Un bouclier contre le stress oxydatif et le vieillissement cellulaire
Un autre avantage majeur du jeûne réside dans sa capacité à combattre le stress oxydatif, un processus responsable du vieillissement cellulaire et impliqué dans de nombreuses maladies inflammatoires. En limitant la production de radicaux libres et en stimulant les mécanismes antioxydants naturels du corps, le jeûne du Ramadhan agit comme un véritable protecteur cellulaire.
De plus, il active un phénomène fascinant : l’autophagie. Ce processus permet aux cellules d’éliminer leurs composants endommagés et de recycler leurs ressources, contribuant ainsi à la régénération des tissus. Une variante spécifique de l’autophagie, la xénophagie, joue même un rôle clé dans l’élimination des agents pathogènes, renforçant encore davantage l’immunité.
Comment maximiser ces bienfaits ?
Si les effets du Ramadhan sur l’immunité sont indéniables, ils peuvent être amplifiés par quelques ajustements alimentaires et comportementaux.
- Privilégier des aliments riches en nutriments essentiels : opter pour des repas à base de bonnes graisses (huile d’olive, fruits à coque), de légumes variés et de protéines de qualité permet de fournir à l’organisme les éléments nécessaires à une bonne immunité.
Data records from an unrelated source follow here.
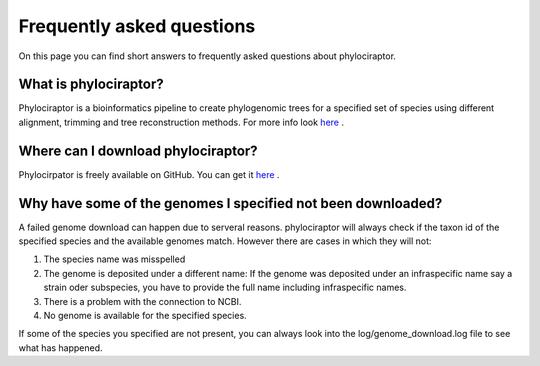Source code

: .. _getting_help-faqs::

===========================
Frequently asked questions
===========================

On this page you can find short answers to frequently asked questions about phylociraptor.

--------------------------
What is phylociraptor?
--------------------------

Phylociraptor is a bioinformatics pipeline to create phylogenomic trees for a specified set of species using different alignment, trimming and tree reconstruction methods. For more info look `here <../introduction/about.html>`_ . 

-----------------------------------
Where can I download phylociraptor?
-----------------------------------

Phylocirpator is freely available on GitHub. You can get it `here <https://github.com/reslp/phylociraptor>`_ .


-------------------------------------------------------------
Why have some of the genomes I specified not been downloaded?
-------------------------------------------------------------

A failed genome download can happen due to serveral reasons. phylociraptor will always check if the taxon id of the specified species and the available genomes match. However there are cases in which they will not:

1. The species name was misspelled
2. The genome is deposited under a different name: If the genome was deposited under an infraspecific name say a strain oder subspecies, you have to provide the full name including infraspecific names.
3. There is a problem with the connection to NCBI.
4. No genome is available for the specified species.

If some of the species you specified are not present, you can always look into the log/genome_download.log file to see what has happened.
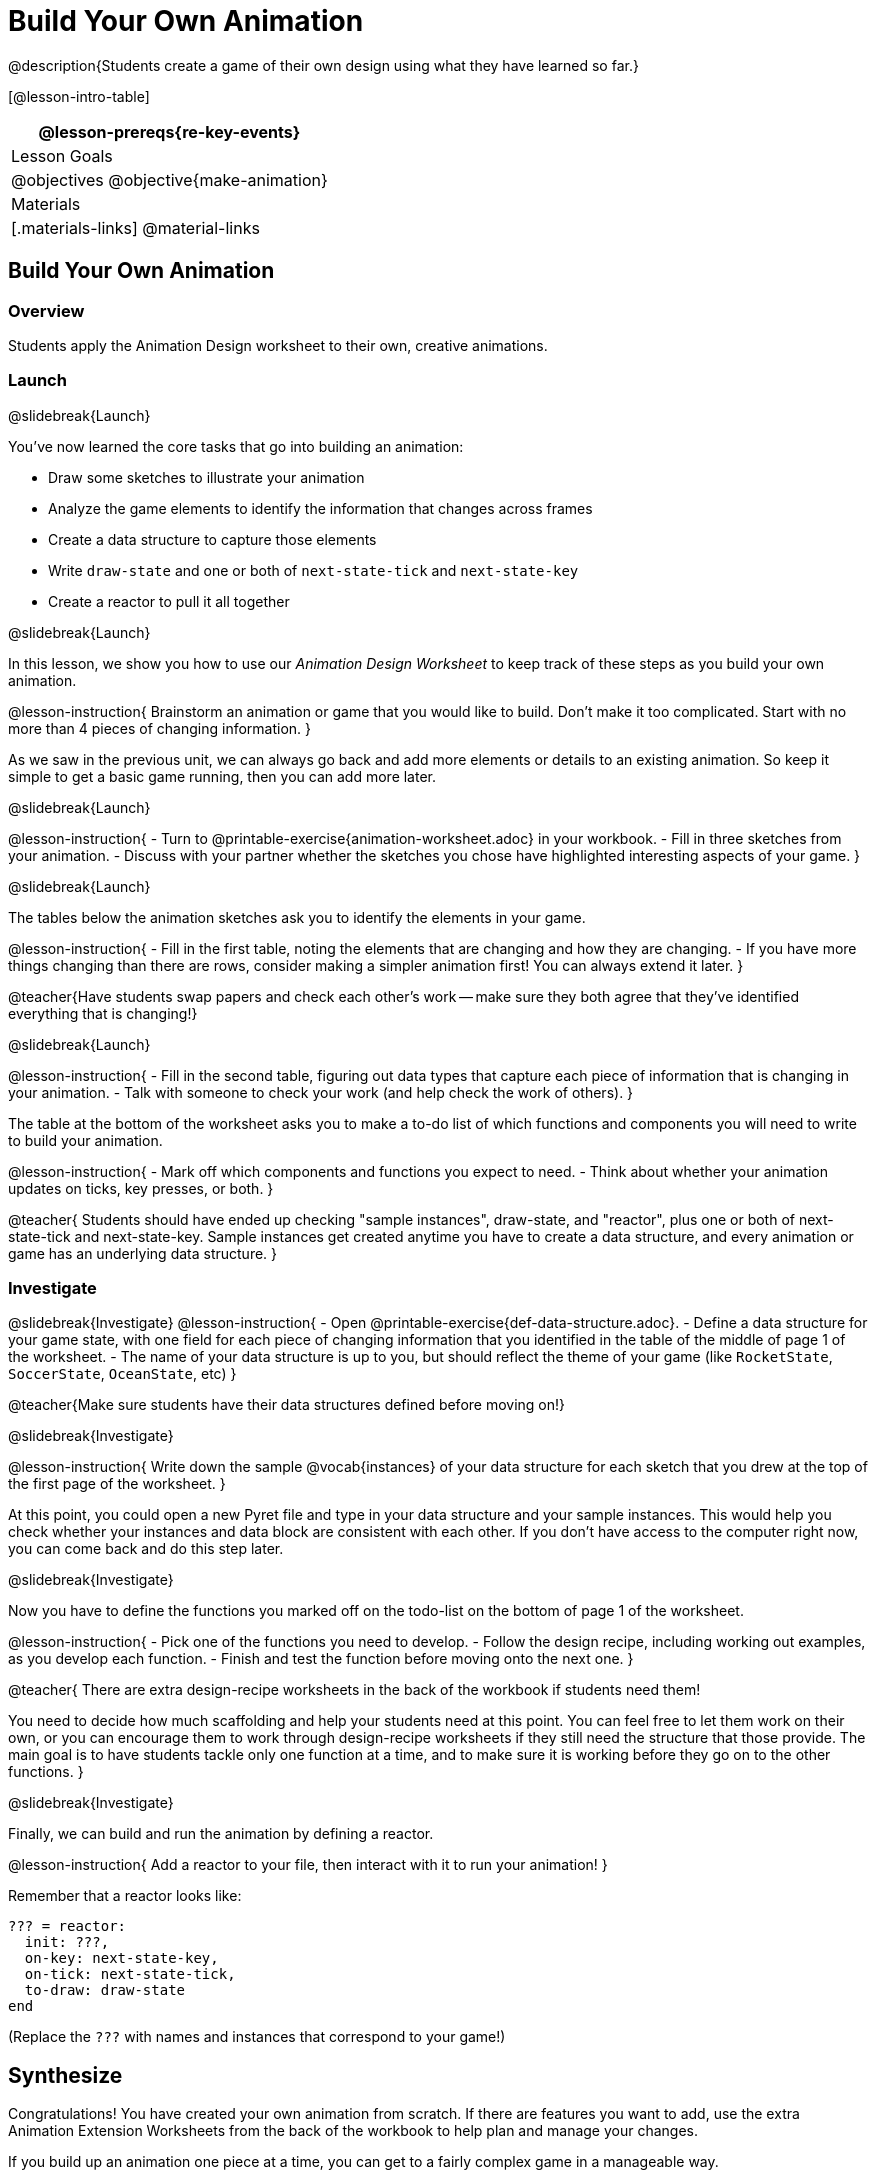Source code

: = Build Your Own Animation
@description{Students create a game of their own design using what they have learned so far.}

[@lesson-intro-table]
|===
@lesson-prereqs{re-key-events}

| Lesson Goals
|
@objectives
@objective{make-animation}

| Materials
|[.materials-links]
@material-links

|===

== Build Your Own Animation

=== Overview
Students apply the Animation Design worksheet to their own, creative animations.

=== Launch
@slidebreak{Launch}

You’ve now learned the core tasks that go into building an animation:

- Draw some sketches to illustrate your animation
- Analyze the game elements to identify the information that changes across frames
- Create a data structure to capture those elements
- Write `draw-state` and one or both of `next-state-tick` and `next-state-key`
- Create a reactor to pull it all together

@slidebreak{Launch}

In this lesson, we show you how to use our _Animation Design Worksheet_ to keep track of these steps as you build your own animation.

@lesson-instruction{
Brainstorm an animation or game that you would like to build. Don’t make it too complicated. Start with no more than 4 pieces of changing information.
}

As we saw in the previous unit, we can always go back and add more elements or details to an existing animation. So keep it simple to get a basic game running, then you can add more later.

@slidebreak{Launch}

@lesson-instruction{
- Turn to @printable-exercise{animation-worksheet.adoc} in your workbook.
- Fill in three sketches from your animation.
- Discuss with your partner whether the sketches you chose have highlighted interesting aspects of your game.
}

@slidebreak{Launch}

The tables below the animation sketches ask you to identify the elements in your game.

@lesson-instruction{
- Fill in the first table, noting the elements that are changing and how they are changing.
- If you have more things changing than there are rows, consider making a simpler animation first! You can always extend it later.
}

@teacher{Have students swap papers and check each other's work -- make sure they both agree that they've identified everything that is changing!}

@slidebreak{Launch}

@lesson-instruction{
- Fill in the second table, figuring out data types that capture each piece of information that is changing in your animation.
- Talk with someone to check your work (and help check the work of others).
}

The table at the bottom of the worksheet asks you to make a to-do list of which functions and components you will need to write to build your animation.

@lesson-instruction{
- Mark off which components and functions you expect to need.
- Think about whether your animation updates on ticks, key presses, or both.
}

@teacher{
Students should have ended up checking "sample instances", draw-state, and "reactor", plus one or both of next-state-tick and next-state-key. Sample instances get created anytime you have to create a data structure, and every animation or game has an underlying data structure.
}


=== Investigate
@slidebreak{Investigate}
@lesson-instruction{
- Open @printable-exercise{def-data-structure.adoc}.
- Define a data structure for your game state, with one field for each piece of changing information that you identified in the table of the middle of page 1 of the worksheet.
- The name of your data structure is up to you, but should reflect the theme of your game (like `RocketState`, `SoccerState`, `OceanState`, etc)
}

@teacher{Make sure students have their data structures defined before moving on!}

@slidebreak{Investigate}

@lesson-instruction{
Write down the sample @vocab{instances} of your data structure for each sketch that you drew at the top of the first page of the worksheet.
}

At this point, you could open a new Pyret file and type in your data structure and your sample instances. This would help you check whether your instances and data block are consistent with each other. If you don’t have access to the computer right now, you can come back and do this step later.

@slidebreak{Investigate}

Now you have to define the functions you marked off on the todo-list on the bottom of page 1 of the worksheet.

@lesson-instruction{
- Pick one of the functions you need to develop.
- Follow the design recipe, including working out examples, as you develop each function.
- Finish and test the function before moving onto the next one.
}

@teacher{
There are extra design-recipe worksheets in the back of the workbook if students need them!

You need to decide how much scaffolding and help your students need at this point. You can feel free to let them work on their own, or you can encourage them to work through design-recipe worksheets if they still need the structure that those provide. The main goal is to have students tackle only one function at a time, and to make sure it is working before they go on to the other functions.
}

@slidebreak{Investigate}

Finally, we can build and run the animation by defining a reactor.

@lesson-instruction{
Add a reactor to your file, then interact with it to run your animation!
}

Remember that a reactor looks like:

```
??? = reactor:
  init: ???,
  on-key: next-state-key,
  on-tick: next-state-tick,
  to-draw: draw-state
end
```

(Replace the `???` with names and instances that correspond to your game!)

== Synthesize
Congratulations! You have created your own animation from scratch. If there are features you want to add, use the extra Animation Extension Worksheets from the back of the workbook to help plan and manage your changes.

If you build up an animation one piece at a time, you can get to a fairly complex game in a manageable way.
- Limiter les sucres raffinés et les aliments transformés : ces derniers favorisent l’inflammation et perturbent l’équilibre du microbiote intestinal.
- S’hydrater correctement : bien que l’eau soit interdite durant la journée, il est crucial de boire en quantité suffisante entre l’iftar et le s’hor afin d’éviter la déshydratation, qui pourrait affecter la fonction immunitaire.
- Gérer le sommeil : le manque de sommeil perturbe la production de mélatonine et affaiblit le système immunitaire. Un bon équilibre entre repos et temps d’éveil est donc essentiel.
Le Ramadhan : une cure naturelle pour l’immunité
Bien plus qu’une simple abstinence alimentaire, le jeûne du Ramadhan s’apparente à une véritable cure de régénération pour l’organisme. Ses effets anti-inflammatoires, son impact bénéfique sur le microbiote et sa capacité à lutter contre le stress oxydatif en font un puissant allié pour la santé.
Ainsi, loin d’être une contrainte pour le système immunitaire, le jeûne semble au contraire lui offrir une pause bénéfique, lui permettant de se renforcer et de mieux se défendre face aux agressions extérieures. Une pratique ancestrale qui, à la lumière des recherches modernes, s’impose comme une clé précieuse pour l’équilibre du corps et de l’esprit.